Foi uma experiência e um aprendizado para os estilistas brasileiros que naquela época por exemplo, não tinham o hábito de permanecer no camarim para a preparação dos looks, foi também um momento de redescoberta das modelos brasileiras, como a Mira e oReinaldo que passou a trabalhar para a Maison Thierry Mugler. Assim também tantos outros profissionais como Lívio Rangan, da agência de publicidade, Paulo Ramalho na produção e tantos outros na parte da beleza, coordenação e camarim.

No Rio, o desfile aconteceu no Hotel Nacional na Barra da Tijuca, em sintonia com festas, passeios de barco, momento de candomblé, bondinho em Santa Tereza e visita ao Pão De Açucar. Todos encantados com a cultura brasileira.

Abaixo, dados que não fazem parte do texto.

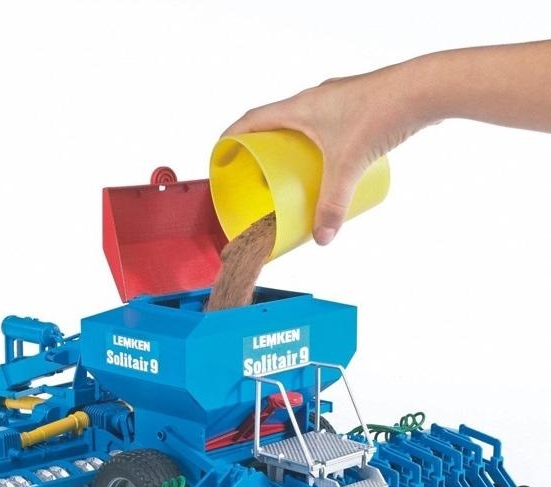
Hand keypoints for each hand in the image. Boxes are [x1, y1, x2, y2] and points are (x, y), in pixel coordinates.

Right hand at [223, 63, 430, 244]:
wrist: (426, 89)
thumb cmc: (384, 112)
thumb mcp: (349, 166)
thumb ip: (333, 204)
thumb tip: (323, 237)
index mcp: (301, 106)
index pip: (254, 118)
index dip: (233, 136)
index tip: (222, 151)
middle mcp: (316, 100)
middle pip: (275, 122)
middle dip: (261, 147)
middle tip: (257, 172)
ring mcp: (337, 101)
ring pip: (302, 124)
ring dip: (290, 146)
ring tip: (289, 173)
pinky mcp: (357, 107)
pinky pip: (324, 126)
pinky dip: (316, 145)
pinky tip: (327, 163)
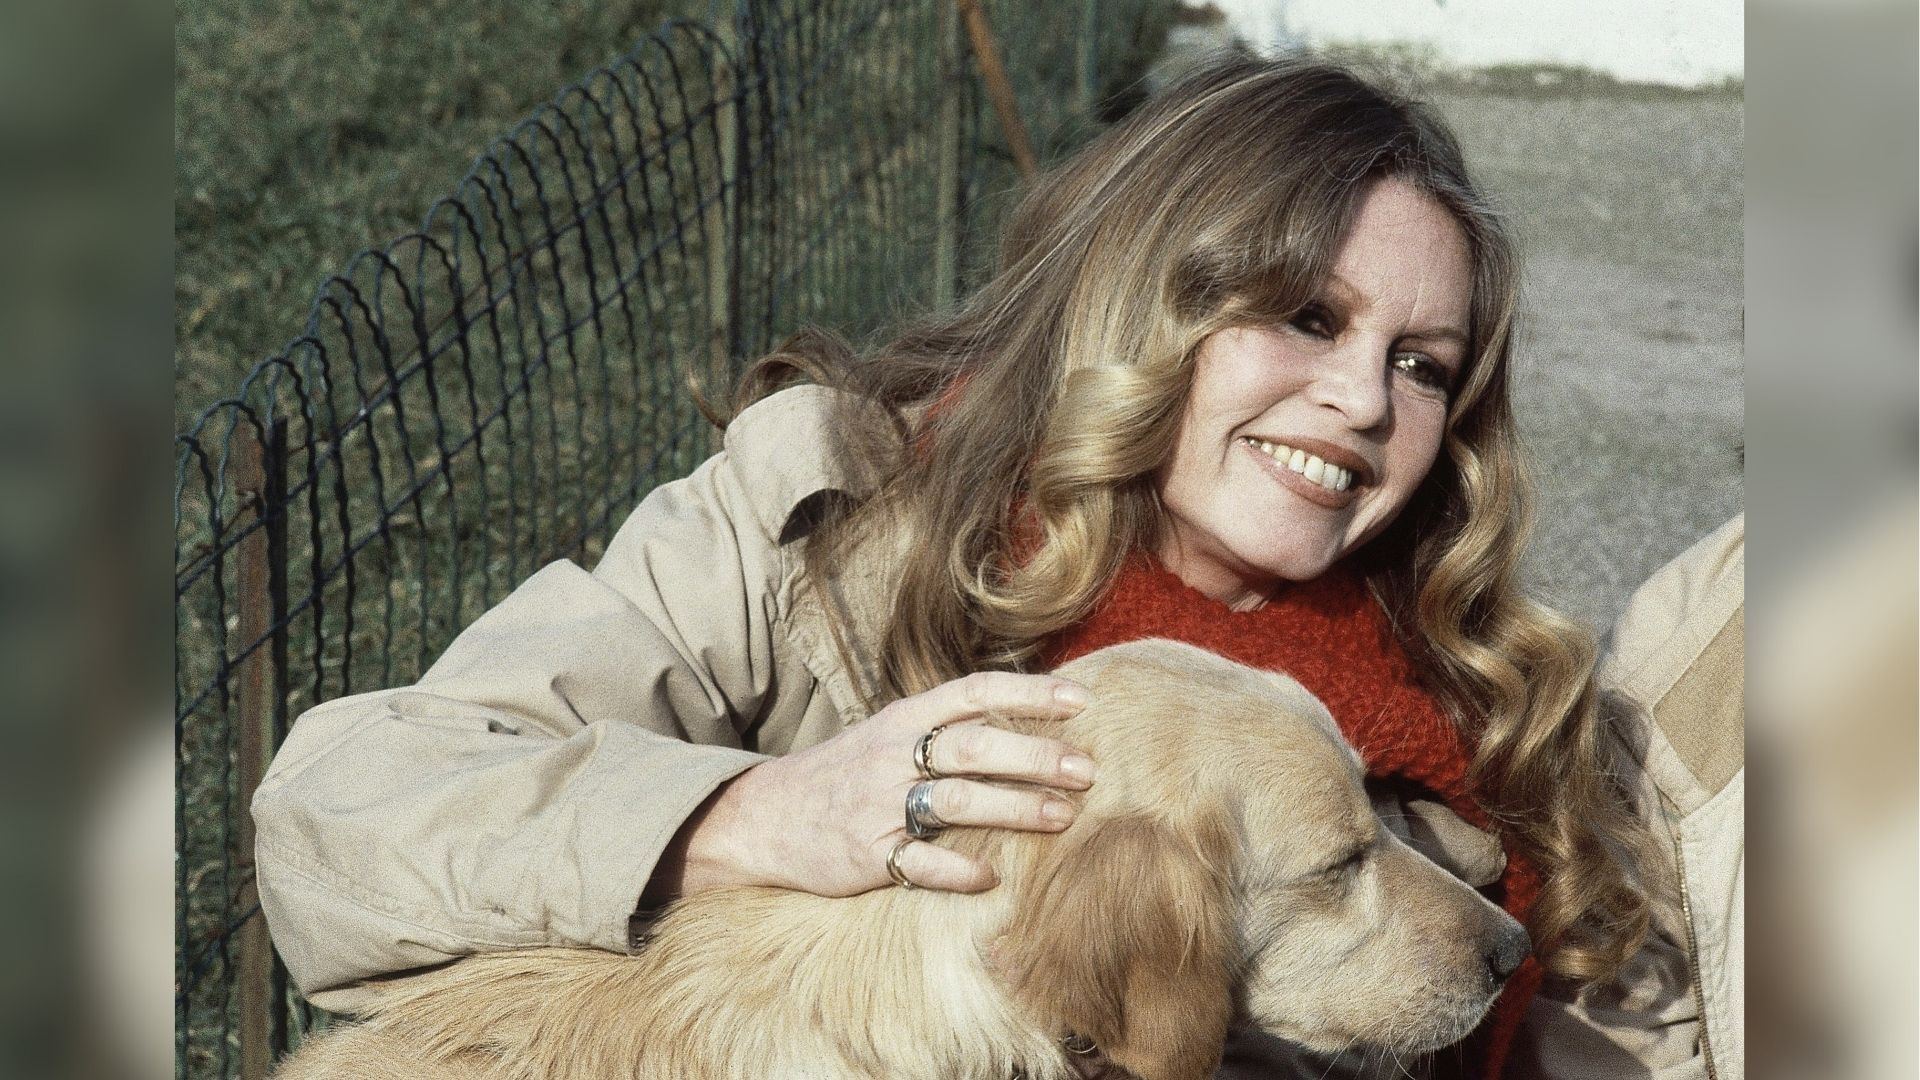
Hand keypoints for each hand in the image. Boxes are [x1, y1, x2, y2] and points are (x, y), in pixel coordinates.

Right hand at [663, 672, 1094, 896]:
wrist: (764, 816)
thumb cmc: (845, 773)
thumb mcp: (889, 733)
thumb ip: (948, 726)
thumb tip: (1029, 718)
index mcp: (903, 718)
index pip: (974, 692)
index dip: (1029, 692)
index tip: (1080, 700)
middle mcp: (893, 755)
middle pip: (974, 746)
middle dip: (1035, 756)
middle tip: (1087, 770)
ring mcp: (880, 805)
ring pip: (956, 800)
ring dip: (1014, 807)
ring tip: (1062, 817)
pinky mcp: (868, 855)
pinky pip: (919, 862)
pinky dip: (957, 868)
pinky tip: (991, 875)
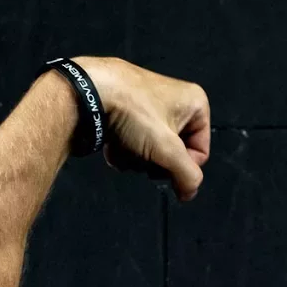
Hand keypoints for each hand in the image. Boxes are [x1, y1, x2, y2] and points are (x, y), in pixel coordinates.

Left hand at [73, 56, 210, 201]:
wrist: (87, 92)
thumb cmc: (133, 114)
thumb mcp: (168, 150)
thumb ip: (187, 176)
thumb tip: (188, 193)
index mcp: (195, 103)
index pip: (199, 152)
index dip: (181, 165)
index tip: (162, 164)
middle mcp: (175, 100)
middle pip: (174, 152)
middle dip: (155, 161)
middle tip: (141, 156)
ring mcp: (149, 103)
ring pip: (151, 149)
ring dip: (137, 158)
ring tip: (123, 148)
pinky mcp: (127, 108)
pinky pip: (134, 139)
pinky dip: (124, 148)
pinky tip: (111, 144)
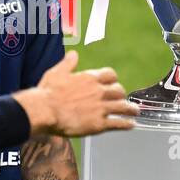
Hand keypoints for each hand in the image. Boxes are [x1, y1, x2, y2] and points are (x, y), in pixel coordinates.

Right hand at [17, 50, 138, 136]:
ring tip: (134, 111)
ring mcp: (101, 108)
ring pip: (123, 107)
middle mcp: (99, 92)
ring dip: (131, 109)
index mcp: (90, 78)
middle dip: (120, 94)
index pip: (110, 75)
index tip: (112, 83)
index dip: (112, 80)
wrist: (45, 110)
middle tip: (121, 99)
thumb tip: (74, 54)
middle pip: (119, 91)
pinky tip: (131, 124)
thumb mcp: (57, 72)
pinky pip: (119, 123)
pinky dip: (127, 124)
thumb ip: (68, 63)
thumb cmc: (48, 92)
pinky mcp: (99, 124)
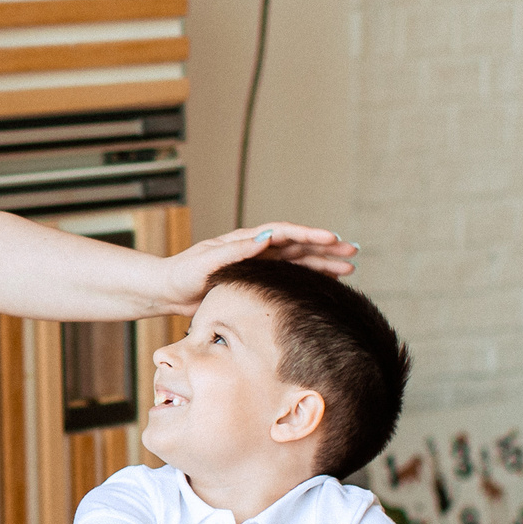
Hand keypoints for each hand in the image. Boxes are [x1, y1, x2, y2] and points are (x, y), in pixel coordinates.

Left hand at [157, 223, 355, 311]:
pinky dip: (309, 279)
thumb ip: (235, 251)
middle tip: (353, 252)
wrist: (168, 290)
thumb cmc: (183, 274)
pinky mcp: (257, 281)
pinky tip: (327, 284)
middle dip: (326, 247)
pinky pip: (290, 278)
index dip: (310, 235)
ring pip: (299, 261)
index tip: (332, 238)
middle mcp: (257, 249)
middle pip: (299, 245)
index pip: (285, 233)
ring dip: (323, 264)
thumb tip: (265, 238)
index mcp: (246, 240)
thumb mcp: (206, 262)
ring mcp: (259, 265)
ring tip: (349, 268)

De volta a Paris, fui convidada por Gaultier para organizar seus desfiles. Compreendi o significado da palavra “direção de arte” e da importância de transgredir os limites experienciais,catalisadores para uma verdadeira inspiração.Todos esses paradoxos, inerentes à vida, que se encontram em algum momento. Principalmente em pensamentos, invisíveis, efêmeros. Você fez um esforço para compreender este momento mágico – “le rencontre”, é como eu gostaria de chamá-lo.

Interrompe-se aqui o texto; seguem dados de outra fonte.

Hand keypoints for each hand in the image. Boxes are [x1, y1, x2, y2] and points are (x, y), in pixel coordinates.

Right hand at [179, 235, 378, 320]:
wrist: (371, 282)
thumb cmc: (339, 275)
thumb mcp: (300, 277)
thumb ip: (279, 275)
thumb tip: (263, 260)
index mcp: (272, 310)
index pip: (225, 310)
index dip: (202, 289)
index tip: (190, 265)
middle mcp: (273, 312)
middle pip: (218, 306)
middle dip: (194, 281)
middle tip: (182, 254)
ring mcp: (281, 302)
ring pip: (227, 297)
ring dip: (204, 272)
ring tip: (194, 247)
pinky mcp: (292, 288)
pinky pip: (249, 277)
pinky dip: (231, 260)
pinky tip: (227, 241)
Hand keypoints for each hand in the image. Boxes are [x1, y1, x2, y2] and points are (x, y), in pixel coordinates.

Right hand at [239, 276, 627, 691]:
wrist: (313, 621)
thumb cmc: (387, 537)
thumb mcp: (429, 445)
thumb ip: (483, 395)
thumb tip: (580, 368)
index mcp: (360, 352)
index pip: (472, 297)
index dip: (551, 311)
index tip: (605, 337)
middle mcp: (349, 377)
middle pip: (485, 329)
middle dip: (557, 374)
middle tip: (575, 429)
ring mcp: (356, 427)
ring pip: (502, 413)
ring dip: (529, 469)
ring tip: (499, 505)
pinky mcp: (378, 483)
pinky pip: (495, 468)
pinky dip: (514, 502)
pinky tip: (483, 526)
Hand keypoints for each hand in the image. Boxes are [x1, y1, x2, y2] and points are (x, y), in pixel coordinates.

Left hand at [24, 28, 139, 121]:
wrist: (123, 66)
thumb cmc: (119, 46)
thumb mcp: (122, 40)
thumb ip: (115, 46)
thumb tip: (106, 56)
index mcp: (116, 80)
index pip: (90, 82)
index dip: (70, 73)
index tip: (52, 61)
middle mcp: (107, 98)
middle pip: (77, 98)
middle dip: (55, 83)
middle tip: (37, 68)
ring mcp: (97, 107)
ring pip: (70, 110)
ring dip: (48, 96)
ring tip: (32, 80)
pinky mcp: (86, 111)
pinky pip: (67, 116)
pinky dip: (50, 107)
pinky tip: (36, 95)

O mundo gira, e na minha trajetória na moda me reencontrei com todos eles em várias situações e continuo encontrando. Quando vou a Paris eu costumo guardar uma noite para jantar com Chantal Thomass, tornou-se uma amiga. Nesta pandemia me reconectei com Jean-Jacques Picart numa postagem de foto que eu fiz deste momento.

"Desta viagem lembro-me de uma recepção muito amigável dos brasileiros e acima de tudo de uma curiosidade e entusiasmo muito comovente pela moda francesa. Esta viagem foi um excelente pretexto entre brasileiros e franceses na moda - Ainda hoje todos os designers que participaram desta viagem evocam a sua estada em São Paulo e no Rio com emoção e gratidão."